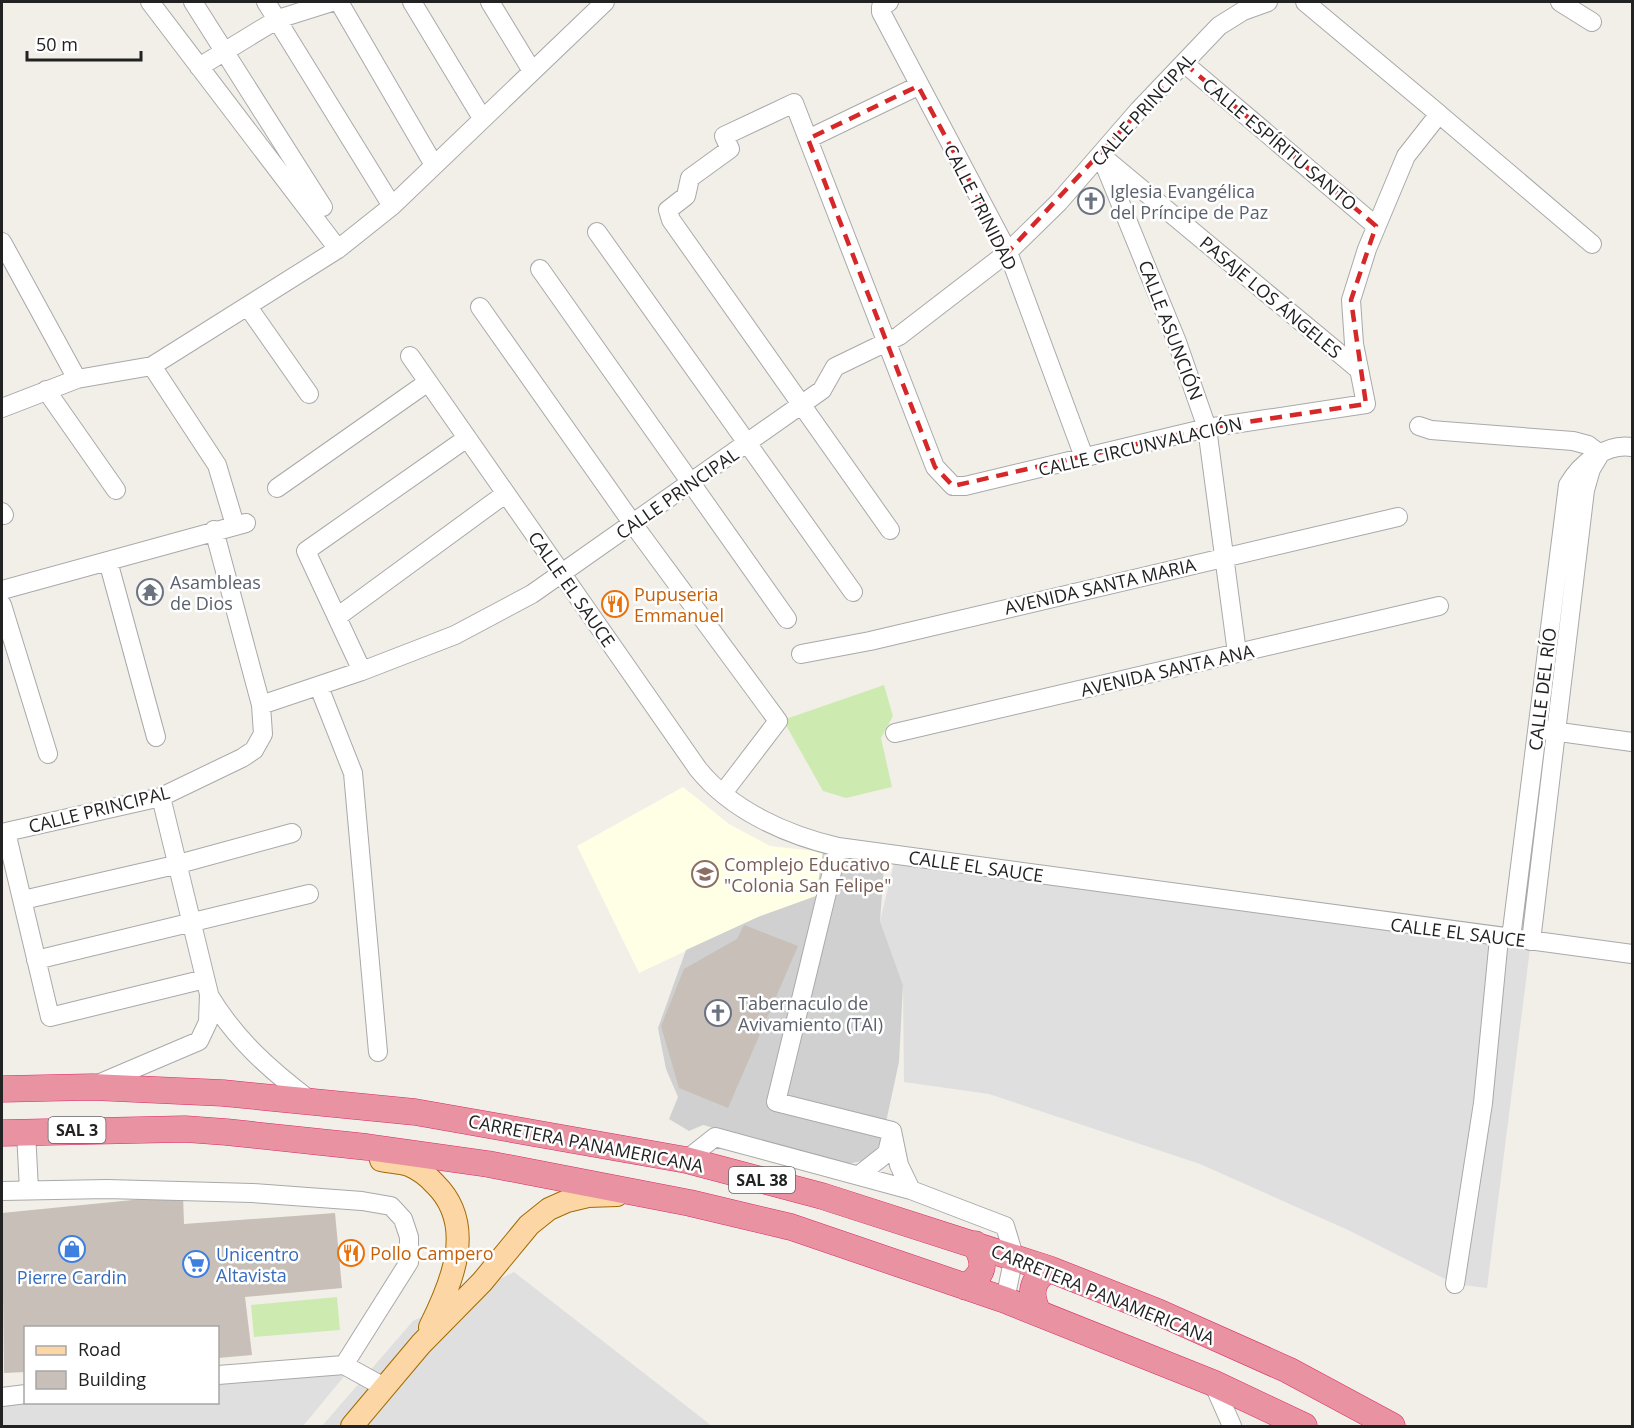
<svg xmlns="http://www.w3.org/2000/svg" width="1634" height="1428" font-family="'Open Sans',sans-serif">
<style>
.residential{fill:#e0dfdf}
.education{fill:#ffffe5}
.religious{fill:#d0d0d0}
.grass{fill:#cdebb0}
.building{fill:#c7bfb8}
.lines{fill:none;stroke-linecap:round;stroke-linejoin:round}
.minor-casing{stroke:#a9a9a9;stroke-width:20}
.major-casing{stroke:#a06b00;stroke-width:24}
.highway-casing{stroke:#dc2a67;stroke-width:27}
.minor{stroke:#fff;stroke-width:18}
.major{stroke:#fcd6a4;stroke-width:22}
.highway{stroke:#e892a2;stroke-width:26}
.marked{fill:none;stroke:#d62828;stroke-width:4.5;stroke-dasharray:12 8;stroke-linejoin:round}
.labels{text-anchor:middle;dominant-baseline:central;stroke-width:5;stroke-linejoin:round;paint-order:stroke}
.shield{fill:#fff;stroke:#646464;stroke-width:1.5}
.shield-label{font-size:16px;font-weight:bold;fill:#222}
.street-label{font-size:18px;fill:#222;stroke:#fff}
.worship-label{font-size:18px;fill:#5b616d;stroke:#fff;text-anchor:start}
.food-label{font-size:18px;fill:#c56008;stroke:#fff;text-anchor:start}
.education-label{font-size:18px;fill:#785e54;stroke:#fff;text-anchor:start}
.shop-label{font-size:18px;fill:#366cbe;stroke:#fff;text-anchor:start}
</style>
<rect width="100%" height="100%" fill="#f2efe9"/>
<path class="residential" d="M 896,855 L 1531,941 L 1487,1288 L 1455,1284 L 1348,1230 L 1200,1164 L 989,1094 L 904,1082 L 903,985 L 880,921 Z
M 514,1272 L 712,1426 L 322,1426 L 413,1321 Z
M 346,1374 L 303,1426 L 2,1426 L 2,1391 L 26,1402 L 218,1402 L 218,1381 Z"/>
<path class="education" d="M 683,787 L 729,824 L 770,846 L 823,852 L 816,896 L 758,917 L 639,973 L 577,846 Z"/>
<path class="religious" d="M 823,852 L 884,868 L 880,921 L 903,985 L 899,1062 L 883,1136 L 876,1151 L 863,1161 L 847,1164 L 703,1125 L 689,1131 L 669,1119 L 678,1097 L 666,1069 L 658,1028 L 686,950 L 758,917 L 816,896 Z"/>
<path class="grass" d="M 884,685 L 893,716 L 881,738 L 892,787 L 846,798 L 823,791 L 783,720 Z
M 337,1297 L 340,1330 L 254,1337 L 251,1305 Z"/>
<path class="building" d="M 744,925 L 798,946 L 728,1108 L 679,1088 L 661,1026 L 684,969 L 737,939 Z
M 183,1195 L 184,1224 L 335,1213 L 342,1288 L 245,1297 L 252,1355 L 218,1358 L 218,1328 L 26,1328 L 26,1372 L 4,1373 L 2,1213 Z"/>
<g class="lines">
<defs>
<path id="minor" d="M 150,2 L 338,249
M 193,2 L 323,207
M 266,2 L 392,206
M 339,2 L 434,165
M 412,2 L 482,118
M 490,2 L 532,71
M 889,2 L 881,7 L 881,12 L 1008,252 L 1084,457
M 1560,2 L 1592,22
M 1184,63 L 1376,226
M 199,67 L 278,19 L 332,2
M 1439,114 L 1592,244
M 808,139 L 918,86
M 1101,156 L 1177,342 L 1207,428 L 1237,653
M 1103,157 L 1358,369
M 597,232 L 853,592
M 2,242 L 77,379
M 540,269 L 787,619
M 248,307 L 309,394
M 480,307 L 633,524 L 778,721 L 723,793
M 410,356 L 698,769 C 732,811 787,835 838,847 L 1632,954
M 152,366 L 217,465 L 235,525
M 46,390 L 116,490
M 2,408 L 77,379 L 152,366 L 338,249 L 392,206 L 605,2
M 1419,426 L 1431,430 L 1573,441 L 1588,445 L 1600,454
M 277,488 L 428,382
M 2,512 L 4,515
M 214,530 L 261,705
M 890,530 L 671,220 L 668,210 L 686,196 L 690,178 L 730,149 L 724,136 L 794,103 L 935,467 L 953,486 L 965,486 L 1207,428 L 1366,404 L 1354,344 L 1351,300 L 1367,249 L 1406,156 L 1439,114 L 1305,2
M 108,561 L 156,737
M 2,590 L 246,523
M 2,605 L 48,754
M 337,617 L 505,494
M 801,654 L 870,641 L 1398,517
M 362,671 L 306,551 L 467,438
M 319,687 L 353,773 L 378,1052
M 1545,730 L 1632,742
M 895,733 L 1439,606
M 838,847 L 776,1102 L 892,1131
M 23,900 L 175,865 L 292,833
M 1511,938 L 1568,485 C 1581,463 1606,443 1632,447
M 1531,941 L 1585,490 L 1591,469 L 1600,454
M 36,960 L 309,894
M 205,979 L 50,1017 L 6,832 L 161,797 L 242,758 L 254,750 L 263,734 L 261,705 L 362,671 L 455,635 L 532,594 L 822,390 L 835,367 L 899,336 L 1008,252 L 1059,202 L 1138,111 L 1219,26 L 1243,11 L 1268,2
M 209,995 C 235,1039 270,1070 311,1101
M 98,1084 L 199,1041 L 208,1022 L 209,994 L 161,797
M 892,1131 L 899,1165 L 911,1190
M 26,1132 L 29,1190
M 686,1160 L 715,1137 L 911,1190 L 1005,1226 L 1014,1256 L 1005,1300
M 859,1175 L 887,1153 L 892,1132
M 2,1191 L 107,1189 L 252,1193 L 362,1201 L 391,1206 L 403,1219 L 409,1237 L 409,1262 L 344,1365
M 1455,1284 L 1483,1103 L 1499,938
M 218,1375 L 344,1365 L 384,1387
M 1213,1383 L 1232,1426
M 2,1397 L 26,1394"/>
<path id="major" d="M 381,1160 C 390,1162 400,1162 409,1165 C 418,1169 428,1176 435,1184 C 477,1225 452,1283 430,1327
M 352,1426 L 421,1344 L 482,1282 L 529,1225 L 549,1209 L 567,1201 L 588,1196 L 617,1195"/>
<path id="highway" d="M 2,1089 L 92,1087 L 223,1093 L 415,1112 L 686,1160 L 822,1196 L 1049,1269 L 1158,1312 L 1288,1370 L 1392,1426
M 2,1133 L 185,1129 L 226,1132 L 367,1147 L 488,1164 L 690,1203 L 791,1227 L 1005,1300 L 1213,1383 L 1304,1426
M 966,1287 C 985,1273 986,1264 975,1244
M 1038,1312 C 1029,1294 1031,1280 1049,1269"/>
</defs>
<use href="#minor" class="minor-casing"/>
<use href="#major" class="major-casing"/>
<use href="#highway" class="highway-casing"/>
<use href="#minor" class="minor"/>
<use href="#major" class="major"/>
<use href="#highway" class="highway"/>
</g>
<path class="marked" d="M 1184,63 L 1376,226 L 1351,300 L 1366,404 L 1207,428 L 953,486 L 935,467 L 808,139 L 918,86 L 1008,252 Z"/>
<defs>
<symbol id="church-ring" viewBox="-11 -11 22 22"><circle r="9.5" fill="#fff" stroke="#6b7280" stroke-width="1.5"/><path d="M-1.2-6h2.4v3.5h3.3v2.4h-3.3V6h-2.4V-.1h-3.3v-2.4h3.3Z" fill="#6b7280"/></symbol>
<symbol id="temple-ring" viewBox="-11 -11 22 22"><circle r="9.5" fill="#fff" stroke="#6b7280" stroke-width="1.5"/><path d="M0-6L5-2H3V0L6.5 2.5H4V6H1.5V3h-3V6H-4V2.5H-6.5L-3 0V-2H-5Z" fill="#6b7280"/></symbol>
<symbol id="restaurant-ring" viewBox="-11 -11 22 22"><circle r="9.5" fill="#fff" stroke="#e8710a" stroke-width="1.5"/><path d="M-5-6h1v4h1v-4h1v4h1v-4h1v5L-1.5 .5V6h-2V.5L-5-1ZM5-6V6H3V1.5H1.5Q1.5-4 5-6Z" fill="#e8710a"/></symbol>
<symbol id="university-ring" viewBox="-11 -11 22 22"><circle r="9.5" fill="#fff" stroke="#8d6e63" stroke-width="1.5"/><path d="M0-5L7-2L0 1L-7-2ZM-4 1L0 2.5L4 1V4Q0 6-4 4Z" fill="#8d6e63"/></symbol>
<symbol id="shop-ring" viewBox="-11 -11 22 22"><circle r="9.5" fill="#fff" stroke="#3f7fe0" stroke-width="1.5"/><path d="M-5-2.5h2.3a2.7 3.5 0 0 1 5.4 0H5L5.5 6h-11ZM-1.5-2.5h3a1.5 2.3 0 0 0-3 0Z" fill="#3f7fe0"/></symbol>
<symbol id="supermarket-ring" viewBox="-11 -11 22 22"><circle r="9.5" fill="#fff" stroke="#3f7fe0" stroke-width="1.5"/><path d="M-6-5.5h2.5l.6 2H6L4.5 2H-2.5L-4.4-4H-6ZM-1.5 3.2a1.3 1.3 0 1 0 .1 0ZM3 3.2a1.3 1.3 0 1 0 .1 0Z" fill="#3f7fe0"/></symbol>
</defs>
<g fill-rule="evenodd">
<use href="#church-ring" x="1076" y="186" width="30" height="30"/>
<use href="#temple-ring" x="135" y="577" width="30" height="30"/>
<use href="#restaurant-ring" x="600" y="589" width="30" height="30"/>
<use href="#university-ring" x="690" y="859" width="30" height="30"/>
<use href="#church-ring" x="703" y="998" width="30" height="30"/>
<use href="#shop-ring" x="57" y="1234" width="30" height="30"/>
<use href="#restaurant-ring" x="336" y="1238" width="30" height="30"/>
<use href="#supermarket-ring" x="181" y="1249" width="30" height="30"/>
</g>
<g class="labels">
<g class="shield">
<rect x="48.5" y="1117" width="57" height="26" rx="4.5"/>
<rect x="729" y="1167" width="66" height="26" rx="4.5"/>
</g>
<g class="shield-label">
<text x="77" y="1130">SAL 3</text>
<text x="762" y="1180">SAL 38</text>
</g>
<g class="street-label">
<text transform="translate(1143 109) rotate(-48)">CALLE PRINCIPAL</text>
<text transform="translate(1280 144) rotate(40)">CALLE ESPÍRITU SANTO</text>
<text transform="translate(981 207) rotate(63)">CALLE TRINIDAD</text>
<text transform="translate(1271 297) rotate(40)">PASAJE LOS ÁNGELES</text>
<text transform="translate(1171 330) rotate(69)">CALLE ASUNCIÓN</text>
<text transform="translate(1140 446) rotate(-13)">CALLE CIRCUNVALACIÓN</text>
<text transform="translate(677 493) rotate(-35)">CALLE PRINCIPAL</text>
<text transform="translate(1100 586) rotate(-13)">AVENIDA SANTA MARIA</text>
<text transform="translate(572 589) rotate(55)">CALLE EL SAUCE</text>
<text transform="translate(1167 670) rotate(-13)">AVENIDA SANTA ANA</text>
<text transform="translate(1542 689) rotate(-83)">CALLE DEL RÍO</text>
<text transform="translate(99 809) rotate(-14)">CALLE PRINCIPAL</text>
<text transform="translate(976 866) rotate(8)">CALLE EL SAUCE</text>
<text transform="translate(1458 932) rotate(7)">CALLE EL SAUCE</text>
<text transform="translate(586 1143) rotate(11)">CARRETERA PANAMERICANA</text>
<text transform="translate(1103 1294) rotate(22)">CARRETERA PANAMERICANA</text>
</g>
<g class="worship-label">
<text x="1110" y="191">Iglesia Evangélica<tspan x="1110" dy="21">del Príncipe de Paz</tspan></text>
<text x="170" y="582">Asambleas<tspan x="170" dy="21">de Dios</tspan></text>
<text x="738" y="1003">Tabernaculo de<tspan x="738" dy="21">Avivamiento (TAI)</tspan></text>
</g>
<g class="food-label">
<text x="634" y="594">Pupuseria<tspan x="634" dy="21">Emmanuel</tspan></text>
<text x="370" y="1253">Pollo Campero</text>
</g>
<g class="education-label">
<text x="724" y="864">Complejo Educativo<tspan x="724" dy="21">"Colonia San Felipe"</tspan></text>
</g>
<g class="shop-label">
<text x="216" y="1254">Unicentro<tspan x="216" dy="21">Altavista</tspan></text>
<text x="72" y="1277" text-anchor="middle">Pierre Cardin</text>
</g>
</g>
<rect width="1634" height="1428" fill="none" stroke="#222222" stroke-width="6"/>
<rect x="24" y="1326" width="195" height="78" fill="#ffffff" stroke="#a7a7a7" stroke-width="1.5"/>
<rect x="36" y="1346" width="30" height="9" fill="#fcd6a4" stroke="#a7a7a7" stroke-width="1.5"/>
<text x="78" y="1356" font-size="18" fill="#222222">Road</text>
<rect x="36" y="1371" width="30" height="18" fill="#c7bfb8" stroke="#a7a7a7" stroke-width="1.5"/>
<text x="78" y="1386" font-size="18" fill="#222222">Building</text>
<path d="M27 51v9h114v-9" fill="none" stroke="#222222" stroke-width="3"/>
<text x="36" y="51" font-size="18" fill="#222222" stroke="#ffffff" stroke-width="4.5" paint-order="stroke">50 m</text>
</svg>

#### Aim of the task:
Using the records above, pull out each line where the word "labels" occurs.

#### Solution to this exercise:
.labels{text-anchor:middle;dominant-baseline:central;stroke-width:5;stroke-linejoin:round;paint-order:stroke}
<g class="labels">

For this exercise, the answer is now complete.